Regarding the 40 Ethereum coins, the Court concluded that Mr. Moosavi was not entitled to them. This conclusion followed directly from the finding that Cyberaxle, and not Mr. Moosavi, was entitled to the 25% share of the mined cryptocurrency. Therefore, the coins were Cyberaxle's property. The transfer of the digital coins by Mr. Moosavi into and then out of Ms. Manasseh's wallet was thus deemed an unauthorised taking of company property.

The Master considered the company's Articles of Association, and any significant changes to an employee's salary, particularly a director's, would typically require formal board approval. The Judge found that there was no agreement to pay Mr. Moosavi an increased salary. 

Implications:

This case underscores the importance of ensuring that decisions are recorded in writing.
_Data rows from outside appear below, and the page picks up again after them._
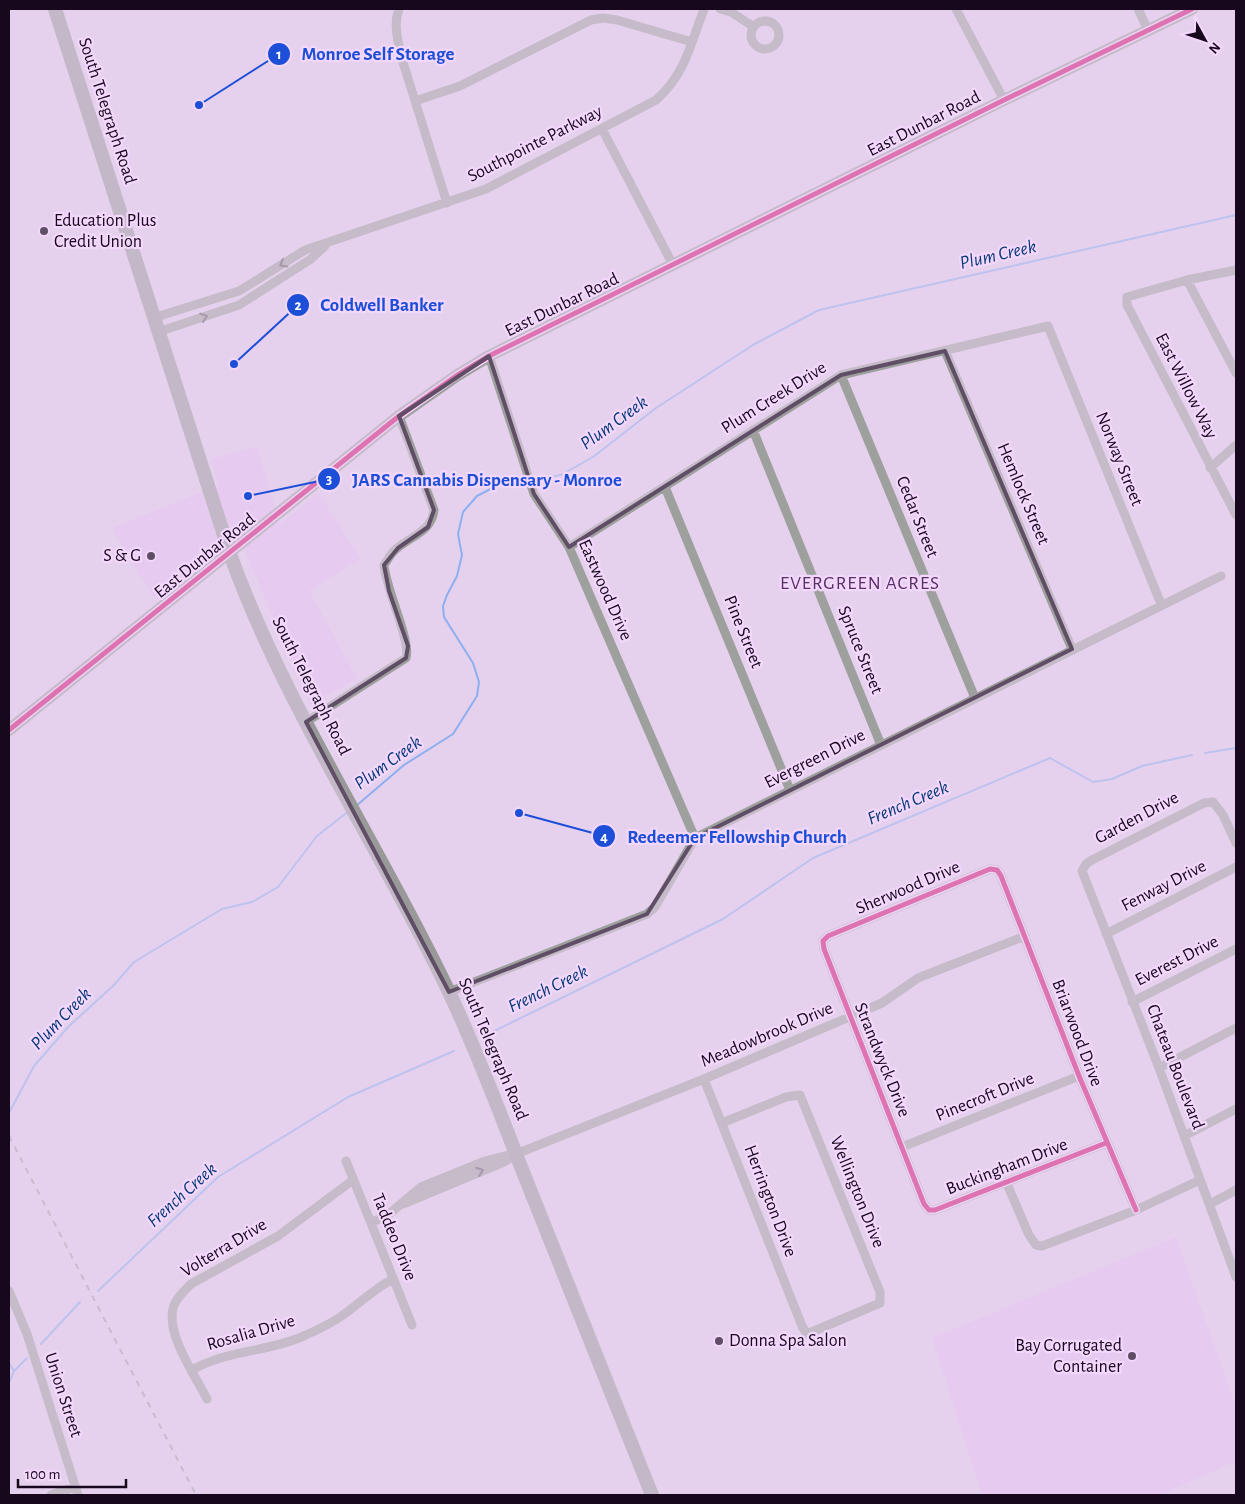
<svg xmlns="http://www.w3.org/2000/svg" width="1245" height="1504" viewBox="0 0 1245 1504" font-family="'Alegreya Sans',sans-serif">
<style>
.built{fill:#e7c2f4}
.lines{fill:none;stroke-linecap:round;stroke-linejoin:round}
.stream{stroke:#8daff0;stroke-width:2}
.street{stroke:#9ea09d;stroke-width:9}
.secondary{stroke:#9f9f9f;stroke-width:12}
.primary{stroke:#9a9999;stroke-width:14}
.rail{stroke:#a89fab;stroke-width:2;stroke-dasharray:6 6;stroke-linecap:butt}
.cycleway-casing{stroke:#f3d7fd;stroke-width:8}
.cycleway{stroke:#d6006c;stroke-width:5}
.oneway{stroke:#5b545e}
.marked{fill:none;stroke:#604e66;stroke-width:4;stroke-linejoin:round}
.poi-dot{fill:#604e66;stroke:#f3d7fd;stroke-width:2}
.labels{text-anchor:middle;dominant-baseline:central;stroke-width:4.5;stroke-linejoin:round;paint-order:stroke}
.street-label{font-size:18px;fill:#18081e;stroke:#f3d7fd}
.poi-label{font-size:18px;fill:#18081e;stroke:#f3d7fd;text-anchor:start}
.water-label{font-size:19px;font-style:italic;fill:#073978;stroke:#f3d7fd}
.neighbourhood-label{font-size:19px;letter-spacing:1px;fill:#573064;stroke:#f3d7fd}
.leader{fill:none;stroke:#1d4ed8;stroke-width:2}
.callout-dot{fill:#1d4ed8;stroke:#f3d7fd;stroke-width:2}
.mark-label{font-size:15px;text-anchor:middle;font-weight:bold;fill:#fff}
.callout-label{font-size:19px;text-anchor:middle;font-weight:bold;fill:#1d4ed8;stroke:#f3d7fd;stroke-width:4.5;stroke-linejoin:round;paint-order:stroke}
</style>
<rect width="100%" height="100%" fill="#e5d1ed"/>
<!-- built -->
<path class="built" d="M257,447L280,524L318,492L360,559L309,591L357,678L310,705L236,530L154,598L112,528L219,485L211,459Z
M1176,1237L1236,1407V1461L1160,1495H982L932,1338Z"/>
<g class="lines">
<!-- stream -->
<path class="stream" d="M534,479L561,475L593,457L656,408L753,345L819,310L1236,215
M1205,753L1236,748
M356,806L404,765L453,734L477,696L479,682L473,663L444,617L443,606L447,595L457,576L462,555L458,534L463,512L477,496L504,482L526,480
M486,1035L723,919L813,858L1050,758L1093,782L1112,779L1142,766L1192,755
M9,1113L34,1066L69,1026L113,986L134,962L222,909L252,902L278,887L317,836L349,811
M98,1291L218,1177L348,1097L454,1051
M41,1344L80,1302
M9,1363L14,1371L9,1383
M14,1371L27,1358"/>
<!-- street -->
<path class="street" d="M399,9C393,24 398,41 401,56L447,203
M720,9L731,12L754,27
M956,9L1004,100
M1138,9L1148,30
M751 35a14 14 0 1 1 28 0a14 14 0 1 1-28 0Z
M415,101L460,86L591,20L603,18L617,20L692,42
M602,129L673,265
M1236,270L1187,280L1127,297V305L1236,515
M1187,280L1236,373
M153,318L239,291L305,250L486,189L656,100C685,75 691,43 704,9
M158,332L239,305L311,259L325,246
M945,351L1072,649
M489,356L534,494L569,547L695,838
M841,375L975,698
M753,430L881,745
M1210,468L1236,445
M665,487L790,790
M569,547L841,375L1048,326L1161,604
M306,722L406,658C411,640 386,590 384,565C388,559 391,553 396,549C411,536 432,531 434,510L399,416
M1236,843L1223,815L1213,802L1204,803L1092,860L1086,864L1082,871L1159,1068L1236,1277
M1106,934L1236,867
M449,992L647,914L655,907L695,838L1221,576
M1132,1002L1236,949
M1159,1068L1236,1028
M704,1079L802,1326L807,1334L880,1303V1292L800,1095L786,1097L722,1123
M1184,1136L1236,1109
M1106,1143L935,1210H929L924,1204L824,949L823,941L828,936L990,869L997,870L1001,876L1079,1076L1136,1210
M902,1147L1079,1076
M346,1161L412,1325
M1007,1184L1029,1235L1036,1245L1042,1246L1136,1210L1200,1180
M403,1204L504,1162L516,1154L704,1079L882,1003L918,978L1025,936
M1210,1204L1236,1190
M371,1223L389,1214L421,1187L485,1161L513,1154
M9,1291L27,1334L78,1495
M192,1370C225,1351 264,1352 299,1338C313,1332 331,1324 343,1315C360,1303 375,1288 393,1279
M207,1399C195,1375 164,1332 174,1305C178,1296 184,1291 191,1284L278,1236L353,1180
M51,1495L75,1487"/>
<!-- secondary -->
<path class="secondary" d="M9,730L399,416L456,376L489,356L1004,100L1192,9"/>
<!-- primary -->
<path class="primary" d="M55,9L230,554C285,707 378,843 448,990C477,1050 500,1114 525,1177C568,1283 610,1389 652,1495"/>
<!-- rail -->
<path class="rail" d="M9,1136L196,1495"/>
<defs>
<path id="cycleway" d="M9,730L399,416L456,376L489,356L1004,100L1192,9
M1106,1143L935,1210H929L924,1204L824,949L823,941L828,936L990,869L997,870L1001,876L1079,1076L1136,1210"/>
</defs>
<!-- cycleway casing -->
<use href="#cycleway" class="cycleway-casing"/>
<!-- cycleway -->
<use href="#cycleway" class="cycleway"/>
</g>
<!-- one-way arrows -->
<defs><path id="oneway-chevron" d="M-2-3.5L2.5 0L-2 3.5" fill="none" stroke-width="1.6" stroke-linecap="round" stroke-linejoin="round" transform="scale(1.25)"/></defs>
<g class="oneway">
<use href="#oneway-chevron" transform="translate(283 264) rotate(149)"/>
<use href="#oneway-chevron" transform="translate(204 317) rotate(-19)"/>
<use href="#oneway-chevron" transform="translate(480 1171) rotate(-21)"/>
</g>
<!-- marked area -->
<path d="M0 0H1245V1504H0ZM945,351L1072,649L695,838L647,914L449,992L306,722L406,658L408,646L389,591L384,565L398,548L428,527L434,510L399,416L489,356L534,494L569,547L841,375Z" fill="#e5d1ed" fill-opacity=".55" fill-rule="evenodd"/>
<path class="marked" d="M945,351L1072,649L695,838L647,914L449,992L306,722L406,658L408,646L389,591L384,565L398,548L428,527L434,510L399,416L489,356L534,494L569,547L841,375Z"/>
<!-- markers -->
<g class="poi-dot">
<circle cx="44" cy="231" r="5"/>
<circle cx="151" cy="556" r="5"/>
<circle cx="719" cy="1341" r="5"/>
<circle cx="1132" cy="1356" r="5"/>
</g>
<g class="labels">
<!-- street labels -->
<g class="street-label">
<text transform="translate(107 111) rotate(72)">South Telegraph Road</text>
<text transform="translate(924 124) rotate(-27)">East Dunbar Road</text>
<text transform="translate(535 144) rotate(-27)">Southpointe Parkway</text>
<text transform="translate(562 305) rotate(-26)">East Dunbar Road</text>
<text transform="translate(1186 386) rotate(63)">East Willow Way</text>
<text transform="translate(774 398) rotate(-32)">Plum Creek Drive</text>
<text transform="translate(1119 459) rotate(68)">Norway Street</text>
<text transform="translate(1023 494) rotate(67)">Hemlock Street</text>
<text transform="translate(917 517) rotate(68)">Cedar Street</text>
<text transform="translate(205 556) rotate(-39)">East Dunbar Road</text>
<text transform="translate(605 590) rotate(66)">Eastwood Drive</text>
<text transform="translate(743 632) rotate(68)">Pine Street</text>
<text transform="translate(860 650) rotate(68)">Spruce Street</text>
<text transform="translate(311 686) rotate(63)">South Telegraph Road</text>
<text transform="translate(815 759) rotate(-27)">Evergreen Drive</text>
<text transform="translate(1137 818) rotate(-28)">Garden Drive</text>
<text transform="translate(1164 886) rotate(-27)">Fenway Drive</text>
<text transform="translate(908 888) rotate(-23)">Sherwood Drive</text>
<text transform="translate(1177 961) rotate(-27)">Everest Drive</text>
<text transform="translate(1077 1033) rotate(69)">Briarwood Drive</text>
<text transform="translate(767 1035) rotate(-23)">Meadowbrook Drive</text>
<text transform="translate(493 1049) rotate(67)">South Telegraph Road</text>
<text transform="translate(882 1060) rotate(68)">Strandwyck Drive</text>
<text transform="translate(1175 1067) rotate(69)">Chateau Boulevard</text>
<text transform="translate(985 1097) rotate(-22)">Pinecroft Drive</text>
<text transform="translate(1007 1167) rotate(-21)">Buckingham Drive</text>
<text transform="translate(857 1192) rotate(68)">Wellington Drive</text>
<text transform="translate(770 1201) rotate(69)">Herrington Drive</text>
<text transform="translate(394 1237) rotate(68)">Taddeo Drive</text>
<text transform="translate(224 1248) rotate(-31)">Volterra Drive</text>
<text transform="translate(251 1333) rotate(-16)">Rosalia Drive</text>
<text transform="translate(63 1395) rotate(72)">Union Street</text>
</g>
<!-- poi labels -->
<g class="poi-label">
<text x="54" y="221">Education Plus<tspan x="54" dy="21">Credit Union</tspan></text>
<text x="141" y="556" text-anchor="end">S &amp; G</text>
<text x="729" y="1341">Donna Spa Salon</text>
<text x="1122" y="1346" text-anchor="end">Bay Corrugated<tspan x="1122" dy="21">Container</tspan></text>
</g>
<!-- water labels -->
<g class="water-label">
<text transform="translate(998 255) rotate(-13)">Plum Creek</text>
<text transform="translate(614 423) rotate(-36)">Plum Creek</text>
<text transform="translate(388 763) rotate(-36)">Plum Creek</text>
<text transform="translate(908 803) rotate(-23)">French Creek</text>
<text transform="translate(548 989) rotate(-26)">French Creek</text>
<text transform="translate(61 1019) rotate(-46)">Plum Creek</text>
<text transform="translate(182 1195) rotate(-42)">French Creek</text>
</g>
<!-- neighbourhood labels -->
<g class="neighbourhood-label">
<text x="860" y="583">EVERGREEN ACRES</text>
</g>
</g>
<!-- callouts -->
<path class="leader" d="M199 105L279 54M234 364L298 305M248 496L329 479M519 813L604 836"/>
<g class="callout-dot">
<circle cx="199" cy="105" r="5"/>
<circle cx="234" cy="364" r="5"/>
<circle cx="248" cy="496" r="5"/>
<circle cx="519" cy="813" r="5"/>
<circle cx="279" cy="54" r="12"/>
<circle cx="298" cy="305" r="12"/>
<circle cx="329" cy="479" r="12"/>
<circle cx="604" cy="836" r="12"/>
</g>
<g class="mark-label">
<text x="279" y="59">1</text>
<text x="298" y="310">2</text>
<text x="329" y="484">3</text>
<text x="604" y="842">4</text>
</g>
<g class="callout-label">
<text x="378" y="60">Monroe Self Storage</text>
<text x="382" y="311">Coldwell Banker</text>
<text x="487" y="486">JARS Cannabis Dispensary - Monroe</text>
<text x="737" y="843">Redeemer Fellowship Church</text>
</g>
<!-- border -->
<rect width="1245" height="1504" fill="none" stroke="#18081e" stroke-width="20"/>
<!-- north arrow -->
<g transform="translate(1205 40) rotate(130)" stroke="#f3d7fd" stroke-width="4" paint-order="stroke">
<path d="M0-4L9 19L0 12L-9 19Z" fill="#18081e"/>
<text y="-8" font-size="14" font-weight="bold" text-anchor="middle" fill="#18081e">N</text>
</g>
<!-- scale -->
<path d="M18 1479v8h108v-8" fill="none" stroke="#18081e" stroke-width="2.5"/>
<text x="25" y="1479" font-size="15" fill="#18081e" stroke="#f3d7fd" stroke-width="4" paint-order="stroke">100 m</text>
</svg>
The implications of this case are significant, especially for small, informally run companies. Indeed, the absence of formal board minutes or resolutions for significant decisions such as salary increases, asset transfers, or defining contractual parties proved highly detrimental.

This case emphasises the critical distinction between an individual (even a director/employee) and the legal entity of the company. Sometimes, directors have some difficulty making this distinction when they are heavily involved. This case reinforces the principle of separate legal personality.

Had the Judge found that Mr. Moosavi was acting personally with the 25% share, his actions could have led to more extensive claims for breach of a director's duties (e.g., a duty to avoid conflicts of interest and a duty to promote the success of the company) if he diverted a corporate opportunity for his personal gain or enrichment. Directors must always be mindful of their duty to act in the best interests of the company and not to exploit corporate opportunities for personal gain, even if informally presented.

Remuneration for directors is a matter for the board. Any deviation from agreed terms must be formally documented and approved according to the company's articles.